Но до того нас ждала еще аудиенция у Главного Жреца в Политическом Суде партии. Через четыре месяца бесцельных прогулок и бесполезных поисков места под солнцем нас вызвали в КПК — комитет партийного контроля. Там, в старинном здании на пригорке над площадью Ногина, в кабинетах за тяжеловесными дверями заседали жрецы и жрицы разного ранга. В коридорах этого дома проштрафившихся партийных бонз, номенклатурных валютчиков и прочих, кто посмел опозорить честь партии, еще до кабинета Главного Жреца хватал удар. Нам же предстояло дойти до конца. И предстать пред самые его грозные очи.

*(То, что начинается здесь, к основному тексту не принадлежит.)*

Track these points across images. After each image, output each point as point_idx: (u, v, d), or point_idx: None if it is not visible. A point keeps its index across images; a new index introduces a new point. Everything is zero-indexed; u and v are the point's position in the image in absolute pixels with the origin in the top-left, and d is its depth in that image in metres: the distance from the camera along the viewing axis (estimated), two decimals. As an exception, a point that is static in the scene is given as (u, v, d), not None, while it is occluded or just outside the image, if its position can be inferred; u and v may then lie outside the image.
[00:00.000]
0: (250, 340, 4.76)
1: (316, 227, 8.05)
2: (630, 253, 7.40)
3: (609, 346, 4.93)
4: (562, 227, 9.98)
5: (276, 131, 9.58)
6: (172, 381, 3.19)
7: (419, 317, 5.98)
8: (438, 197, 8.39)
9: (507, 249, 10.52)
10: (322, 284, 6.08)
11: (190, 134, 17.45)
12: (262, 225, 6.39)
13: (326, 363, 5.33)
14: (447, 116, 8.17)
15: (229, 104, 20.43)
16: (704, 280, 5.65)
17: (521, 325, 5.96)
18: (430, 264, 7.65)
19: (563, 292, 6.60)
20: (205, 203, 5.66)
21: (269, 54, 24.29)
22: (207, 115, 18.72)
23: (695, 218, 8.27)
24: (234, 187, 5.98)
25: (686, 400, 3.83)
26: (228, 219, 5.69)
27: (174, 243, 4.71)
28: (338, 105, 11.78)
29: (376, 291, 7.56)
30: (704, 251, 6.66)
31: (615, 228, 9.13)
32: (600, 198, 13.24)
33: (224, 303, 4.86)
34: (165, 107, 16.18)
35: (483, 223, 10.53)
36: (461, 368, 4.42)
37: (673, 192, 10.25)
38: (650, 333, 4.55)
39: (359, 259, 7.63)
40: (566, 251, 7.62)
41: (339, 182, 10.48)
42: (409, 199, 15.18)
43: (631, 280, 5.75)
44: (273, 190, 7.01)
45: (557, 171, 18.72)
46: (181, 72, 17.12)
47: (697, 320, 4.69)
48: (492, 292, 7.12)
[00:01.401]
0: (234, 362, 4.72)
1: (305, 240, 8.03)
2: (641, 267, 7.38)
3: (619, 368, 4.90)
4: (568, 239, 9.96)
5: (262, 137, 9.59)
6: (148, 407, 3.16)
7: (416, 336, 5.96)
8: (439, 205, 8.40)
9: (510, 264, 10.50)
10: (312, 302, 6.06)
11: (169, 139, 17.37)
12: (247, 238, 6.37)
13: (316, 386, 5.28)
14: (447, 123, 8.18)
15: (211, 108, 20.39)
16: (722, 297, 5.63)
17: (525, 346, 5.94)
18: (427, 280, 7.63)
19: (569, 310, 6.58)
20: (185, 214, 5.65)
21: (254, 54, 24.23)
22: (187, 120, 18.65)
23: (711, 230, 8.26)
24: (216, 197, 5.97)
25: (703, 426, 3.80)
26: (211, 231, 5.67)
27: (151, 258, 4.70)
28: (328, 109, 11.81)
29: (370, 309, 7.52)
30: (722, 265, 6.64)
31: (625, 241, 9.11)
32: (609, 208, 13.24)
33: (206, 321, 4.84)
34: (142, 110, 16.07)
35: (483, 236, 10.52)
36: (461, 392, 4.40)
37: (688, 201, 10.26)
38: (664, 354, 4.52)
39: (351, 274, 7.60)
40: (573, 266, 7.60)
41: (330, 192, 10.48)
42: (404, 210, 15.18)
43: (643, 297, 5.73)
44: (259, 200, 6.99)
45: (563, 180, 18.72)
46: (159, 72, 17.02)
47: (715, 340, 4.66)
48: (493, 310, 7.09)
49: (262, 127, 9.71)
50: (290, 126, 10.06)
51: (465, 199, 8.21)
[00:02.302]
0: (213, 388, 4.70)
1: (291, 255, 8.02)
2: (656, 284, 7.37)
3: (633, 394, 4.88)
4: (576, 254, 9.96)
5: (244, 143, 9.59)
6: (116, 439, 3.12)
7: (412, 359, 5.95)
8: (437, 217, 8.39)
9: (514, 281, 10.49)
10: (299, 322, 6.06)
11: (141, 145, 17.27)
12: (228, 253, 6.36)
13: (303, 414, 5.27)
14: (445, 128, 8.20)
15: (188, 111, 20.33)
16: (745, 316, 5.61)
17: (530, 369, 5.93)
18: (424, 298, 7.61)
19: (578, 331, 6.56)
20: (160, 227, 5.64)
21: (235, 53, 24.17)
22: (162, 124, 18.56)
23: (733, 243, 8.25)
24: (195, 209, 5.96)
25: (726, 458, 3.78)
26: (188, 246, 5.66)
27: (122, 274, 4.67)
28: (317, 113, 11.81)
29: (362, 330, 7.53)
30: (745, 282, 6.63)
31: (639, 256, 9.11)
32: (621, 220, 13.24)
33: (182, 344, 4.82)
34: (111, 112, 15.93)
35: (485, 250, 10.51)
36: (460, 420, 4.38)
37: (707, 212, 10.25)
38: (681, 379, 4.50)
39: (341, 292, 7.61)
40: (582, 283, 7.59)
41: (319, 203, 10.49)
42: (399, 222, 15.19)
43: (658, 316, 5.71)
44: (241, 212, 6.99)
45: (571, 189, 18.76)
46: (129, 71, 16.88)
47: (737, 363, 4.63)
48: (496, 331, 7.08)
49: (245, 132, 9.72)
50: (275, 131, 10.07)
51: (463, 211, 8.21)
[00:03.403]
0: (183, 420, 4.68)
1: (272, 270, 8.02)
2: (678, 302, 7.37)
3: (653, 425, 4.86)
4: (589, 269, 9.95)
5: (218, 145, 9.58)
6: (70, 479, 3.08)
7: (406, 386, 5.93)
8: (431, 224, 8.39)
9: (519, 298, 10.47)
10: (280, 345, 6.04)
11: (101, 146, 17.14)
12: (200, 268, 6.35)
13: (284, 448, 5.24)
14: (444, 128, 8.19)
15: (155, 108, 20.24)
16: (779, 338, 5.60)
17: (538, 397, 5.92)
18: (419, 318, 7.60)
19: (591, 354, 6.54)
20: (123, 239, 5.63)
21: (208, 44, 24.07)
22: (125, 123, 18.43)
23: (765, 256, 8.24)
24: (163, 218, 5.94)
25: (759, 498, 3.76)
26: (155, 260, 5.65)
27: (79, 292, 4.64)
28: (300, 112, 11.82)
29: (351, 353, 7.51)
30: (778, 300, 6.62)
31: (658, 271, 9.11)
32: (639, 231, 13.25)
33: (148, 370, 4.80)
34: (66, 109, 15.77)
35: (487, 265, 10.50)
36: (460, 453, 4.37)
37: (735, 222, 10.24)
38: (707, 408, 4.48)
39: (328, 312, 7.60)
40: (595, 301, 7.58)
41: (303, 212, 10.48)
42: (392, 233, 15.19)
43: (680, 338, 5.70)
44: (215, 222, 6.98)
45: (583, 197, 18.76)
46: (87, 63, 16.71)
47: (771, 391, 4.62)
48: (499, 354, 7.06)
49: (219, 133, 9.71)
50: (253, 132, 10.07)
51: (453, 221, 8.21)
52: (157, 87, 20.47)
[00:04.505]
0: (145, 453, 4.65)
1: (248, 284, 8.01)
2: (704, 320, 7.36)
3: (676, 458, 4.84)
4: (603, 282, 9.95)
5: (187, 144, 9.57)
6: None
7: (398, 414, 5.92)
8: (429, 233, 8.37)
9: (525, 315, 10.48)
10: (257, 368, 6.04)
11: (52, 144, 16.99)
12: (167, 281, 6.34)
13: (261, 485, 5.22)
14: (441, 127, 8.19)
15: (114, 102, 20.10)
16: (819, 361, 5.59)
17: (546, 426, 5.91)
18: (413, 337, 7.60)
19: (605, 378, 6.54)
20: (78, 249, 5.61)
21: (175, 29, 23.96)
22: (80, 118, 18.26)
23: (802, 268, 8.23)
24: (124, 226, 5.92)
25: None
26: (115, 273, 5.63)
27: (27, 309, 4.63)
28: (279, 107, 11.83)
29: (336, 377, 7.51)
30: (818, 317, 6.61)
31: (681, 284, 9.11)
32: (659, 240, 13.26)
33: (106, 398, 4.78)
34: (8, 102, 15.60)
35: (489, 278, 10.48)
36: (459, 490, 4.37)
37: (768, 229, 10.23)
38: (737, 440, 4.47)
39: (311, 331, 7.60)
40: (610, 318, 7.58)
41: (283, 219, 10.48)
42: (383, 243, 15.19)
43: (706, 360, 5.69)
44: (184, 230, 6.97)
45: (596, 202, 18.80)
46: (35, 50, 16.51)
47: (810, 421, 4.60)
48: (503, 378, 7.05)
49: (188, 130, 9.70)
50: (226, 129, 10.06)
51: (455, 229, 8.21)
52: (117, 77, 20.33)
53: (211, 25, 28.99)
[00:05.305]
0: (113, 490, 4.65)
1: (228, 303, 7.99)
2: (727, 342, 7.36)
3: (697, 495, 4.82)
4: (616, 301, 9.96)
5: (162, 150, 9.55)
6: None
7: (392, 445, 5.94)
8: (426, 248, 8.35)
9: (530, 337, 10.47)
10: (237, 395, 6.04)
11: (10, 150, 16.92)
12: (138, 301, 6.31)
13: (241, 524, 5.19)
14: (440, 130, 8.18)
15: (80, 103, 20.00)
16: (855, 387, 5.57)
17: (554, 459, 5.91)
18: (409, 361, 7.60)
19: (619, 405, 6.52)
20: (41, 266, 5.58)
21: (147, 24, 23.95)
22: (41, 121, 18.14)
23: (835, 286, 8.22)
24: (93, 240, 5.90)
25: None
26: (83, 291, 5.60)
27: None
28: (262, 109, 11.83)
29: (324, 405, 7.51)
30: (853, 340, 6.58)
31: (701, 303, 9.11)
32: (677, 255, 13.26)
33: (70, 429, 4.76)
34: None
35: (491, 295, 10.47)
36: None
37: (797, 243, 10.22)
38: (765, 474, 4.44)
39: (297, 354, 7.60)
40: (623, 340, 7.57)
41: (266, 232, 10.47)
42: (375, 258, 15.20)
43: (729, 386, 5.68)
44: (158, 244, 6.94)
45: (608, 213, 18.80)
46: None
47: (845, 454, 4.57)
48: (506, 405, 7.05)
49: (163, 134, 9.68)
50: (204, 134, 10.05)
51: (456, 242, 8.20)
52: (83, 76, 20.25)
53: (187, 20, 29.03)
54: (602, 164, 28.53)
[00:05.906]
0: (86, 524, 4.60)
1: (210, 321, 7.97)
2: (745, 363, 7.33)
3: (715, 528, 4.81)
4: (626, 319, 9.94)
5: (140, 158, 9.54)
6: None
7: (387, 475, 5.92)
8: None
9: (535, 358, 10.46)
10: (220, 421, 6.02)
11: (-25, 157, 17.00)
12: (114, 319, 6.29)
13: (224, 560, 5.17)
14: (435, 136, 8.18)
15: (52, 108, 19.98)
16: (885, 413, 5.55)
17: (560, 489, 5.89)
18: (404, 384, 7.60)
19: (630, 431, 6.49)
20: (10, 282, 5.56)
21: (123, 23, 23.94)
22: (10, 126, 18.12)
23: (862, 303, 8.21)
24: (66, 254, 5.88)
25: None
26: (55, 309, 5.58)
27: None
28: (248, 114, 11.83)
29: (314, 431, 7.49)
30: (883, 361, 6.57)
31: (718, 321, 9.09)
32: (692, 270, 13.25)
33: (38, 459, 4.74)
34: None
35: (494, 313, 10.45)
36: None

Шесть раз меня вызывали и допрашивали уже по-партийному, без церемоний. Три часа допроса — три часа собственноручного доноса на себя, чтобы оставались следы. Если что и выпытали, все у них, можно проверить. Но не много преуспели. Мы гнули с Игорем свою линию: знать ничего не знаем. Что было, то было, а чего не было, того не было. Он читал Бердяева, я провожал Янова — грешны! — но никакого «слова», которое «тоже дело» (автор Карпинский) слыхом не слыхивали. Лен Вячеславович говорит, что давал почитать? Это на совести Лена Вячеславовича.
На допросах мне ставили в пример Клямкина — он спокоен и рассудителен, а я невыносимо амбициозен: комок нервов. Перед очередным заходом я спросил Игоря: ответь-ка, дружочек, чем ты так обворожил наших новых знакомых?
Игорь молча показал извлеченную из кармашка пачку таблеток, которыми его каждый раз снабжала его жена, сильнодействующий транквилизатор.
— Ну-ка дай-ка глотнуть, — попросил я.
Через десять минут коридоры КПК уже не казались мне мрачными, а мужеподобные старухи с жабьими головами и педерастические пухлые мужчины — рядовые воины Ордена Святой Кабалы, — допрашивавшие меня, уже не отталкивали своим видом, когда кричали мне: «Вы не искренни перед партией!»
Мне было «до лампочки». В душе я с ними соглашался — конечно, не искренен, но на словах в какой уж раз объяснялся в любви к партии.
Вечером позвонил Лен Карпинский, попросил заехать. Его, естественно, тоже таскали в КПК И предстояла очная ставка — в главном кабинете, но пока без Верховного Жреца.
Лен волновался.
— Ну, возьми что-нибудь на себя, — попросил он, смущаясь. — Получается, что я оговариваю.
— Нет, Лен. Мы об этом давно уже договорились. Ты нарушил условие.
— Ну, скажи, что Лациса читал. И мою статью.
— Нет. Извини. Никакого коллективного самосожжения. Каждый пылает в одиночку. Помнишь, мы так условились? Твою статью я в глаза не видел. А насчет твоей откровенности написал: «Эти утверждения на совести Лена Вячеславовича».
— Так и написал?
— Так и написал.
Утром в уголочке просторного кабинета, больше напоминающего зал, нас свели, как боксеров-профессионалов, чтобы мы перед боем поплевали друг на друга, повыкрикивали оскорбления. Из публики — малый жрец и средняя жрица, по обе от нас стороны.
Я, успокоенный таблетками Игоря, помотал головой: нет, ничего не читал, никакого Лациса, кроме Вилиса, и то плохо помню. И конечно, никакого «Слова», кроме «О полку Игореве». Лен Вячеславович что-то путает. Разговоры были на разные темы. Можно повспоминать, если хотите, но никаких запрещенных рукописей.
— Но вот ведь Лен Вячеславович утверждает, что давал.
— Это проблема Лена Вячеславовича!
— Лен Вячеславович, вы подтверждаете, что передавали Владимиру Владимировичу.
— Да, мне кажется, передавал.
— Нет! Лен Вячеславович путает: я брал у него Гэлбрейта, издательство «Мир». И ничего больше!
— Ну, может, видели на столе?
— О, Господи! Да кто же помнит, что лежало полгода назад на столе, тем более, на чужом!
Лену Карпинскому было труднее, чем нам. Шлейф откровенной беседы с генералом тянулся за ним и заставлял принимать правила игры. Политического лидера из него не получалось, как и «суда над судьями». Группа не сколачивалась. Помост, на котором можно было эффектно сгореть, уходил у него из-под ног. Получалось неуклюжее движение: и смешно, и грустно одновременно.